* [Job]:
Please count the rows below that contain the string "curve" and reply with that number alone.

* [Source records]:

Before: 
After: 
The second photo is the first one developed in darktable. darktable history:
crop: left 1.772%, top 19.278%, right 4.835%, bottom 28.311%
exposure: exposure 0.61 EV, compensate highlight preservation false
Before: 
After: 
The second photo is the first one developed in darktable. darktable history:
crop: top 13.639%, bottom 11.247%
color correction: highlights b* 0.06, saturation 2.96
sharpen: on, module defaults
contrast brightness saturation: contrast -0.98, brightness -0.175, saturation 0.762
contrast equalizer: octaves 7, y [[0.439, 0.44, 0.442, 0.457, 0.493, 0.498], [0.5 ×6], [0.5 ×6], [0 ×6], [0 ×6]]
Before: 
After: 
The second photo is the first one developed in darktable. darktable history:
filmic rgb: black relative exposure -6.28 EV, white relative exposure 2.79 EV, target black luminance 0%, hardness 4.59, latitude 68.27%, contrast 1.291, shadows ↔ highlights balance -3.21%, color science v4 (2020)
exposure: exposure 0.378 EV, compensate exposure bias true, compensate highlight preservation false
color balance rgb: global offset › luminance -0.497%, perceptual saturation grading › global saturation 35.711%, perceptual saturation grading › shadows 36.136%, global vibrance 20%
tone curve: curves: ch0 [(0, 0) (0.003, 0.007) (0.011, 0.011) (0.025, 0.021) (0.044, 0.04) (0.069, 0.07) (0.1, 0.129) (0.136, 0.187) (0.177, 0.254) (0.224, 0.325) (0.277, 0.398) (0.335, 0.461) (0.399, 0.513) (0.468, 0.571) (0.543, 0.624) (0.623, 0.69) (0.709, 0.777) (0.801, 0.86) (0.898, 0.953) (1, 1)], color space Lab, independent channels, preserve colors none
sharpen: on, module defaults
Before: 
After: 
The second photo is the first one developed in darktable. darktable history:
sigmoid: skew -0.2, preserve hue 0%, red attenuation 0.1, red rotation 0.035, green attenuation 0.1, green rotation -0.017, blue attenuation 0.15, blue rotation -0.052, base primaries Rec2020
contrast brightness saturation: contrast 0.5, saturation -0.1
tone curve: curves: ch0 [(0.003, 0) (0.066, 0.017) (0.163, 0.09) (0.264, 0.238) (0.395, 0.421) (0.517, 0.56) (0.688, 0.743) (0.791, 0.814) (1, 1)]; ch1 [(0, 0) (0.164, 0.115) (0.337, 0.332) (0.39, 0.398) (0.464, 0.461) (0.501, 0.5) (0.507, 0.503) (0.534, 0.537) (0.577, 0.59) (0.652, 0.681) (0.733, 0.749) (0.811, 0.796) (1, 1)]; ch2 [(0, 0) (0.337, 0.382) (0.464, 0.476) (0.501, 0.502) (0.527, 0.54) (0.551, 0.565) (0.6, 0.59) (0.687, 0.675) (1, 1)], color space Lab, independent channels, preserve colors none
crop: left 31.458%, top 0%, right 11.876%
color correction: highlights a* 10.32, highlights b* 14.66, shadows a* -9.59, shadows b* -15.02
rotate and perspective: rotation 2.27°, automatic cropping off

* [Result below]:
2